___ INPUT DATA
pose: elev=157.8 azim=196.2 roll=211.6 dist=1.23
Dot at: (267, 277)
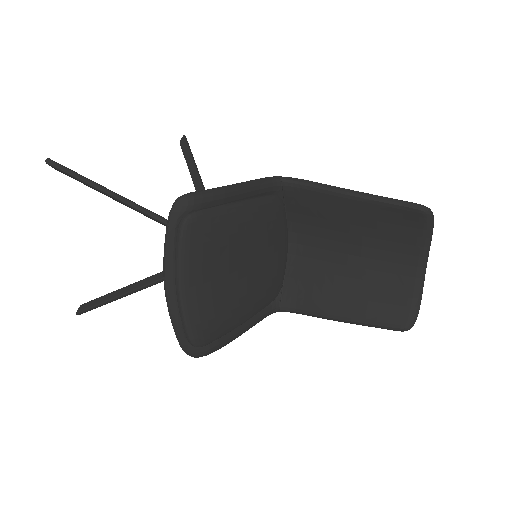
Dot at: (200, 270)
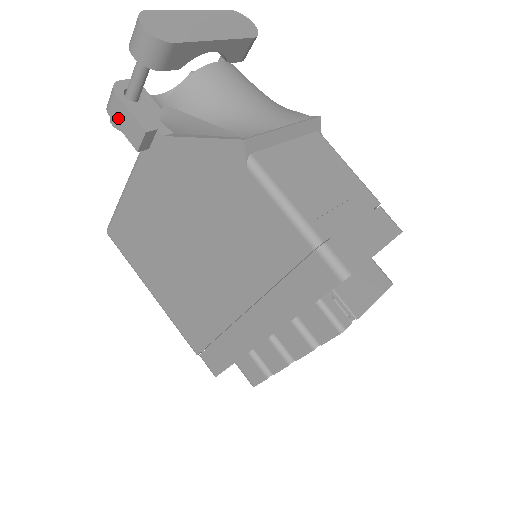
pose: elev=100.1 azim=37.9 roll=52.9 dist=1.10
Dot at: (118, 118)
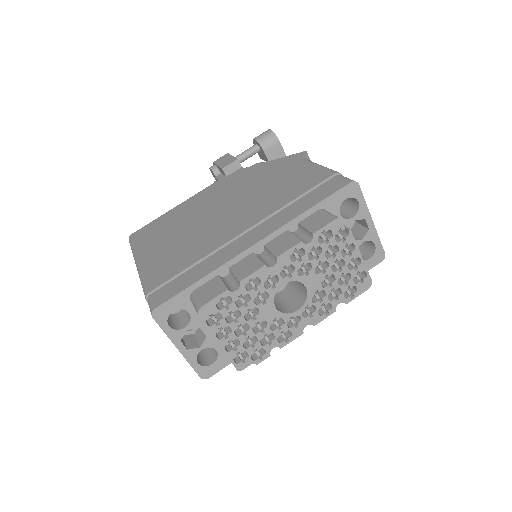
Dot at: (220, 161)
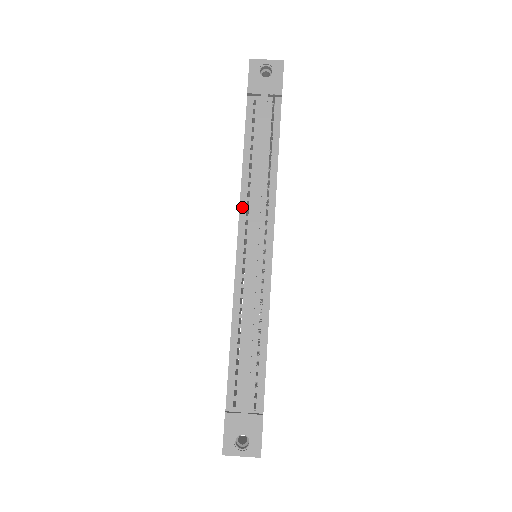
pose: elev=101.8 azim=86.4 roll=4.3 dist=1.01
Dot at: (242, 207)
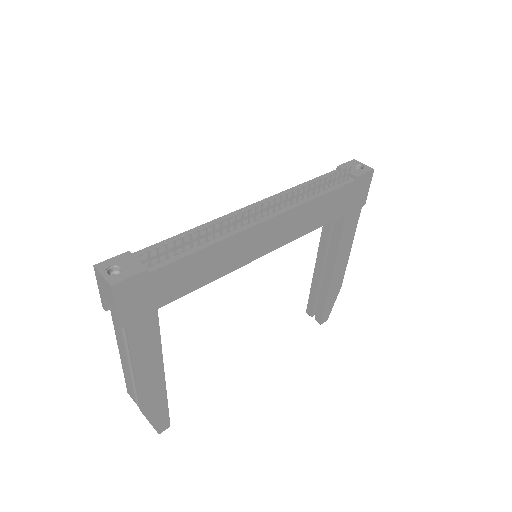
Dot at: (275, 196)
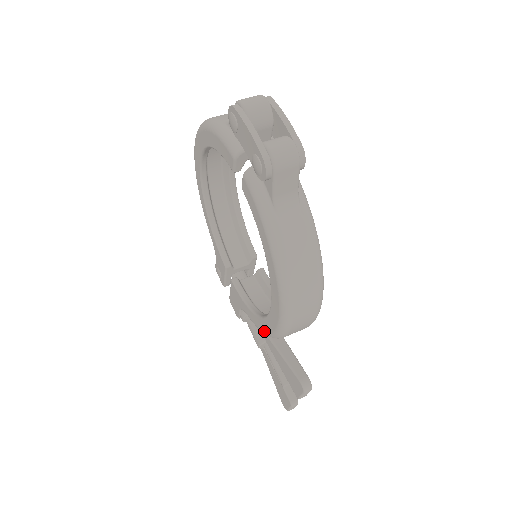
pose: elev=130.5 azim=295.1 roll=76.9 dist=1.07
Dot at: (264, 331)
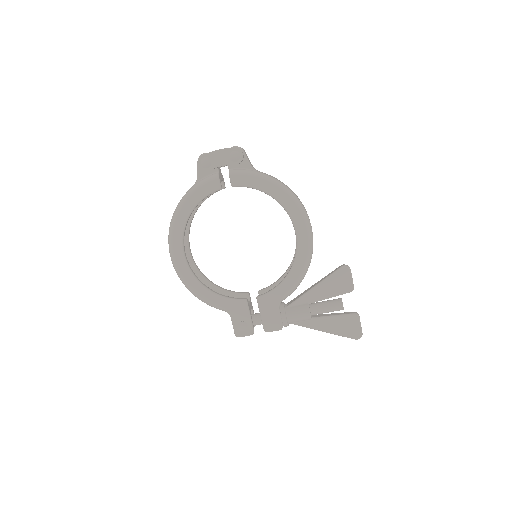
Dot at: (304, 264)
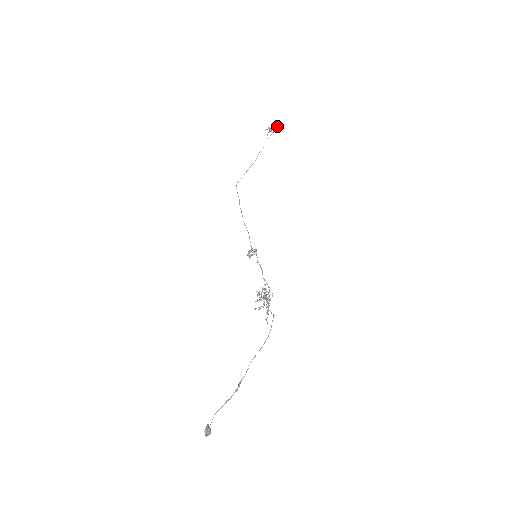
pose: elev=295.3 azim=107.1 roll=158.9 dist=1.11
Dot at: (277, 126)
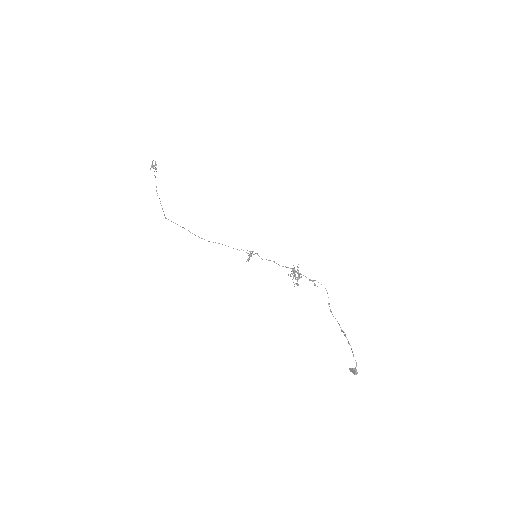
Dot at: (152, 164)
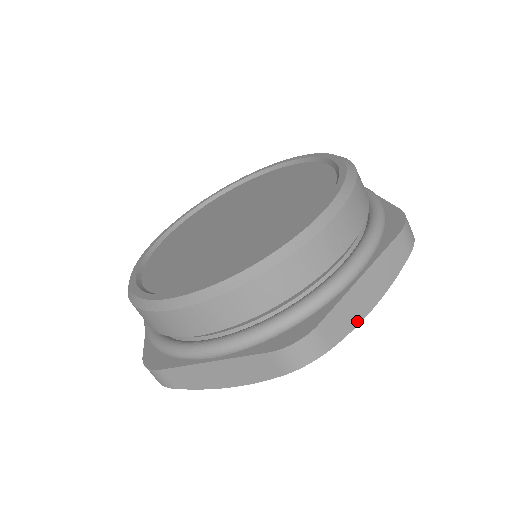
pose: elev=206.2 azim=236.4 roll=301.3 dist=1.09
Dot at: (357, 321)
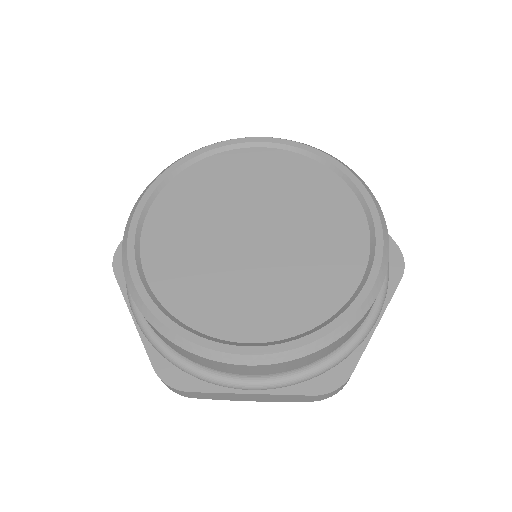
Dot at: occluded
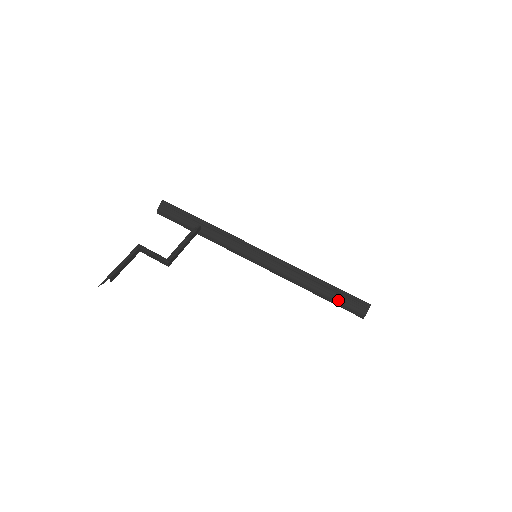
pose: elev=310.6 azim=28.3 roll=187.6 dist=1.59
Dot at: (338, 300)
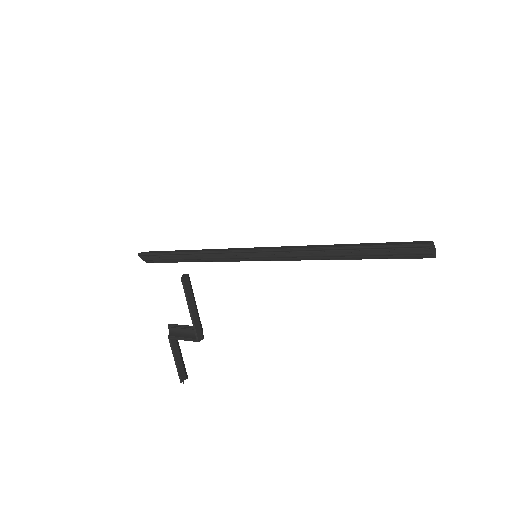
Dot at: (382, 258)
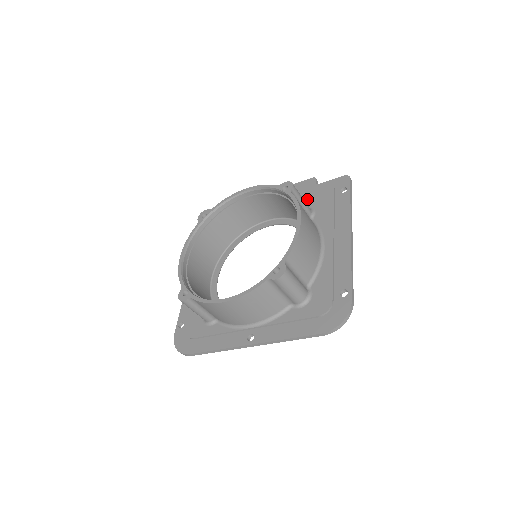
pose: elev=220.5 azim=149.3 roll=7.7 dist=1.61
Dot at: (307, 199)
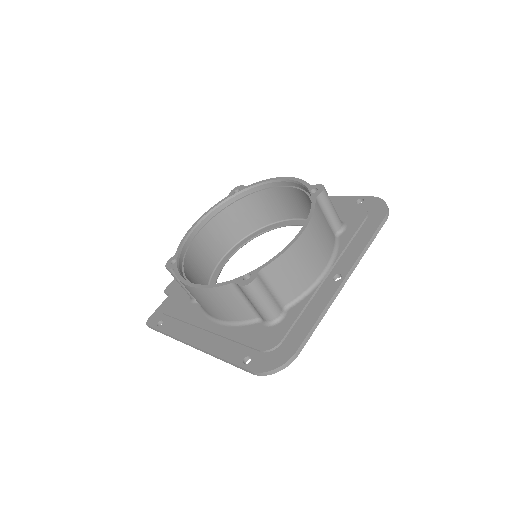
______
• AIM
Replace every "pose" with "camera" in all of the data above, changing nothing else. Leave the pictures out of your answer.

• OUTPUT FOR THIS TASK
camera: elev=157.8 azim=196.2 roll=211.6 dist=1.23
Dot at: (267, 277)
Dot at: (200, 270)
camera: elev=100.1 azim=37.9 roll=52.9 dist=1.10
Dot at: (118, 118)
Dot at: (220, 161)
camera: elev=101.8 azim=86.4 roll=4.3 dist=1.01
Dot at: (242, 207)
Dot at: (275, 196)
camera: elev=130.5 azim=295.1 roll=76.9 dist=1.07
Dot at: (264, 331)
Dot at: (304, 264)
camera: elev=295.3 azim=107.1 roll=158.9 dist=1.11
Dot at: (277, 126)
Dot at: (152, 164)
camera: elev=206.2 azim=236.4 roll=301.3 dist=1.09
Dot at: (357, 321)
Dot at: occluded
camera: elev=310.6 azim=28.3 roll=187.6 dist=1.59
Dot at: (338, 300)
Dot at: (382, 258)
camera: elev=220.5 azim=149.3 roll=7.7 dist=1.61
Dot at: (307, 199)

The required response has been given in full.